Once I saw the micro problems that caused my previous routine-change efforts to fail, I was tempted to try to fix all of them in one fell swoop. But I’ve tried that before, so I decided to take it one habit at a time, implementing incremental changes that would eventually add up to the result I was seeking.
Stimulus, Response
The most obvious problem was just getting myself out of bed on time. I’d previously assumed this just required good discipline, but I came to realize I was battling a deeply ingrained habit: When my alarm goes off, I snooze it so I can get a little more sleep. I’ve reinforced this habit over the years by setting my alarm to go off at least 30 minutes before I actually want to get up. (It’s hard to believe my college roommates didn’t kill me in my sleep…)
Instead of worrying about getting up at a set time, I focused on creating a new habit: When my alarm goes off, I get up immediately. To develop this habit, I stopped worrying about what time I actually got up—I even let myself sleep in until 7 a.m. to make it easier—and focused on conditioning myself to get up when my alarm goes off. After a few weeks of rising immediately when my alarm chimed, I stopped feeling the urge to snooze it. And surprisingly, it wasn’t really much harder to get up when I started setting the alarm for 5 a.m. Getting up was just the thing I did.
Zombie Time
Getting myself moving was the next hurdle. I was failing on multiple fronts here. For starters, I typically tried to implement a whole new morning routine at once. One example: Starting the day with a grueling 60-minute P90X workout, followed by a shower. Then writing for 30 minutes. Then cooking breakfast. Changing one habit is for girly-men—I was going to turn my entire life upside down.
This tied in to another failure point, my denial of a fundamental truth: There are morning people, and then there’s me. I shuffle around like a zombie until I’ve at least had some coffee and a shower.
So while it seemed like a good idea in theory to get my blood pumping and mind working by plunging into a challenging routine, what I really needed was a gentler transition. I needed to reorder my routine so that I spent my “zombie time” doing brainless tasks that I needed to do at some point anyway. Trying to fight how I’m wired usually ends with me staring at a Twitter feed on my phone.
Simply by showering, making my coffee and feeding the cat before I sit down to work, I’m giving myself enough time and stimulus to wake my brain up. I’ve made this even easier by developing the habit of setting the next day’s clothes out and prepping my coffee maker before I head to bed each night.

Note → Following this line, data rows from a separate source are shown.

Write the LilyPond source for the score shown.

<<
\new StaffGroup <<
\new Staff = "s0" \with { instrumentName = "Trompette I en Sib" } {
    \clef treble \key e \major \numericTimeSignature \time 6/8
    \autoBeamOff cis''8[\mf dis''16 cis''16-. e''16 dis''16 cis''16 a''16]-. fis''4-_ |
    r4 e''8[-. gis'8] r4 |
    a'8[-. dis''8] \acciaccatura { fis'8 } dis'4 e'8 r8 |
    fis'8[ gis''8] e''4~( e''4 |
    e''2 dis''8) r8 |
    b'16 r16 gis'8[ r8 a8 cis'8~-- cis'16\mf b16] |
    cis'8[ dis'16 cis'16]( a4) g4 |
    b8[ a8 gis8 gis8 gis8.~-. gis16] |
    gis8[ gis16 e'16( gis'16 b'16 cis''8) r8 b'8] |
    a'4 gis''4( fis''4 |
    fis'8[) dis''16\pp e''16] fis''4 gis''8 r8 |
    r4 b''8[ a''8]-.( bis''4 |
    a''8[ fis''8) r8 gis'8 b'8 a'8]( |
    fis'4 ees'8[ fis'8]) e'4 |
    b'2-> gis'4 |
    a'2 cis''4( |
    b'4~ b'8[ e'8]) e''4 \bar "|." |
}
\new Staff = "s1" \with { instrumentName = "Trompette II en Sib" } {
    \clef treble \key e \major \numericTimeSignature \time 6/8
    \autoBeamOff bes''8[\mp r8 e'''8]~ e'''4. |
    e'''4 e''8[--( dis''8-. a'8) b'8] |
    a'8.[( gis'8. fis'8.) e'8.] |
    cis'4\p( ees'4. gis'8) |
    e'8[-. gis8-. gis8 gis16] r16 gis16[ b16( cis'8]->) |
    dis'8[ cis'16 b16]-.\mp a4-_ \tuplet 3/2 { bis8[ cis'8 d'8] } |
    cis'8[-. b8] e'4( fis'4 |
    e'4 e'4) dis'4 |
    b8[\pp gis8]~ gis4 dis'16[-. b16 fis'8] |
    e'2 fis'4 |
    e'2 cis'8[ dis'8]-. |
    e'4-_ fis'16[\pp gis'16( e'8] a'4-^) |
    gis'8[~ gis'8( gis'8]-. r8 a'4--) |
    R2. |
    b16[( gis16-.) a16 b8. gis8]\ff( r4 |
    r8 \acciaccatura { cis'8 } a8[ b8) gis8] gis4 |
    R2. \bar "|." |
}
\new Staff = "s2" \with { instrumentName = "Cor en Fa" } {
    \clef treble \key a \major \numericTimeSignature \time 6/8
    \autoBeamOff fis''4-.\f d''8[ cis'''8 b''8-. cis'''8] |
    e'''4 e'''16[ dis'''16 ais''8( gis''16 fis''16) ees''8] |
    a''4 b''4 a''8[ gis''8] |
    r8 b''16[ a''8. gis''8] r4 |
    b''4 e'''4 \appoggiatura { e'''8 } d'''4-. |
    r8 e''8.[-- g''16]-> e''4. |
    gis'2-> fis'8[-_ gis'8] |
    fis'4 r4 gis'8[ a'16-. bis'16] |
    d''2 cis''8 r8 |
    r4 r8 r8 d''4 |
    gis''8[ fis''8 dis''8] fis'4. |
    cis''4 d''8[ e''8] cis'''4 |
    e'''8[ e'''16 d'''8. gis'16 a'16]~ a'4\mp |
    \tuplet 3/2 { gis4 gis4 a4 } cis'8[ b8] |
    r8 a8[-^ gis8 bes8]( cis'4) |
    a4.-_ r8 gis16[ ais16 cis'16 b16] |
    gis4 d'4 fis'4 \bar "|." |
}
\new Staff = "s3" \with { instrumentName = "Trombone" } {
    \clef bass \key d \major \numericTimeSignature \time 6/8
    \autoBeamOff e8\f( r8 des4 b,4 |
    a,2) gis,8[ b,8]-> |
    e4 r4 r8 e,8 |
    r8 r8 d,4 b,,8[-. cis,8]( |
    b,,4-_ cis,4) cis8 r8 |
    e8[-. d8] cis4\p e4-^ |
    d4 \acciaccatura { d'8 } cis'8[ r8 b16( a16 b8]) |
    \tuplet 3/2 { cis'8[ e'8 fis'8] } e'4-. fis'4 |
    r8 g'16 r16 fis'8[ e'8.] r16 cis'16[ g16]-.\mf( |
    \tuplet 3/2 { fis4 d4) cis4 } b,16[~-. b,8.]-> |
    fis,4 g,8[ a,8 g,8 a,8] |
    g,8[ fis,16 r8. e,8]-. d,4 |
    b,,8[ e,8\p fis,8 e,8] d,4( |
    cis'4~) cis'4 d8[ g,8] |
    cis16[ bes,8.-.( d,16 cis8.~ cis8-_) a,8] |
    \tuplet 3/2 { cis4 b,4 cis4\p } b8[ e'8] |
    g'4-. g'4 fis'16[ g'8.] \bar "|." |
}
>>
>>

Getting showered and dressed also helps me quickly shift into a “let’s get some work done” mindset when I sit down to write.
Small Changes, Big Impact
Since implementing these changes, I’ve averaged 10-15 hours per week of work on my side projects. I’m starting work at my day job 30 to 60 minutes earlier and wrapping up earlier, leaving more time in the evenings to playing with my kids and read (I’ve crushed the Hunger Games trilogy since my wife gave me my new Kindle for Christmas).
But the biggest changes have been to my attitude and overall happiness. In the past I’ve struggled with overcommitting myself, which leads me to start resenting my self-imposed workload, which leads to procrastination. Now I just show up every day and work gets done. My evenings are also more relaxed because I’ve come to understand that blocks of time in the morning are most valuable for work, and blocks of time in the evening are most valuable for relaxation. Eliminating that “I should be working” pressure in the back of my mind means I’m happier while spending time with my family.
If this habit stuff sounds interesting, I’d encourage you to check out the Power of Habit, which was the foundation of much of our discussion in 30×500.